A small hacksaw blade

Reactions: Like 1


----------



## sneakydino (15/6/16)

Sickboy77 said:


> A small hacksaw blade



Lol tops bru

Reactions: Like 1


----------



## Clouder (15/6/16)

Sweeet! I Gotz me some very very dense upholstery sponge, want to fabricate a stand for my mod that fits into my car's cupholder...

Reactions: Like 2 | Informative 1


----------



## Nailedit77 (15/6/16)

That will be awesome, must share pics when done please

Reactions: Agree 1


----------



## Nizo (16/6/16)

Awesome stand. Thanks for shearing, definitely trying it out✌

Reactions: Thanks 1


----------



## Spydro (17/6/16)

W...A...Y back in the tube mod days a lad was complaining on and on about how much mod stands/holder's cost. Here's a picture I made for him of an alternate tube mod stand that was perfect for his insatiable cheapskate attitude.

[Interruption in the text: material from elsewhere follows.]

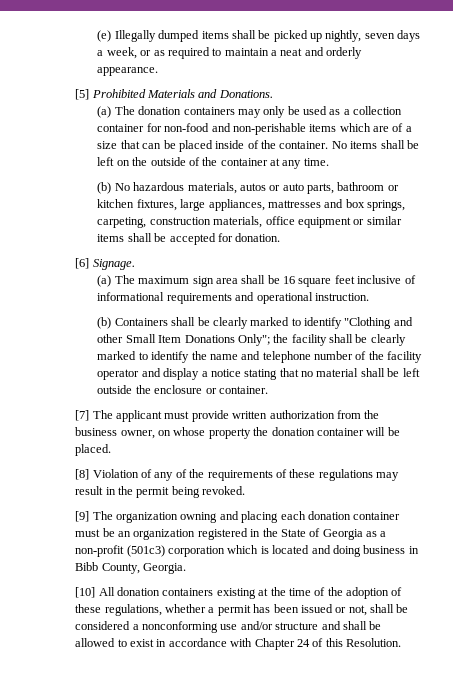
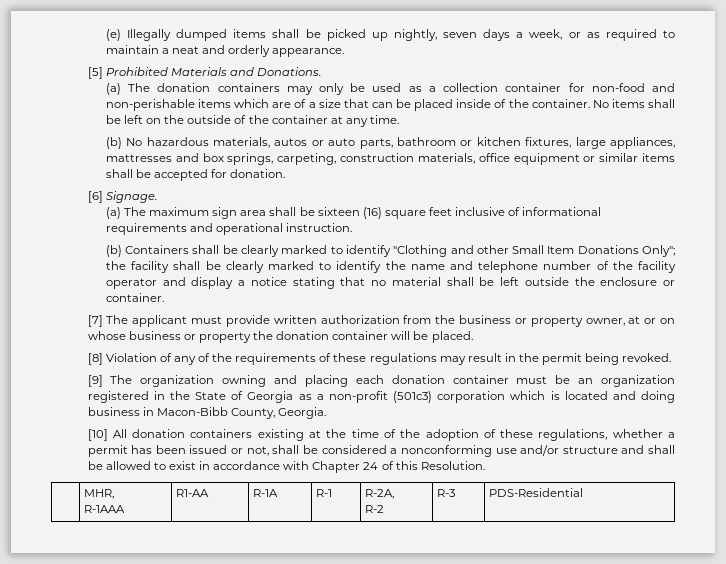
[283,276,296,284] 16 -> [317,207,382,219] sixteen (16)
[120,427,206,439] owner, on whose -> [514,316,676,327] [87,331,196,340] or property owner, at or on whose business or
[75,562,99,571] Bibb -> [156,407,228,416] Macon-Bibb
(402, 642) none -> [83,489,114,499] [83,505,125,513] [175,489,209,497] [252,489,278,497] [315,489,332,497] [364,489,394,499] [364,505,384,513] [436,489,455,497] [488,488,583,497] // | MHR, // R-1AAA | R1-AA | R-1A | R-1 | R-2A, // R-2 | R-3 | PDS-Residential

Reactions: Like 1 | Funny 4


----------



## Stosta (17/6/16)

Spydro said:


> W...A...Y back in the tube mod days a lad was complaining on and on about how much mod stands/holder's cost. Here's a picture I made for him of an alternate tube mod stand that was perfect for his insatiable cheapskate attitude.
> 
> View attachment 57959


After seeing this I have instituted a ban in my warehouse from throwing away toilet rolls!

Reactions: Funny 2


----------



## SAVaper (17/6/16)

Clouder said:


> Sweeet! I Gotz me some very very dense upholstery sponge, want to fabricate a stand for my mod that fits into my car's cupholder...



Ja, please share
Thanks


----------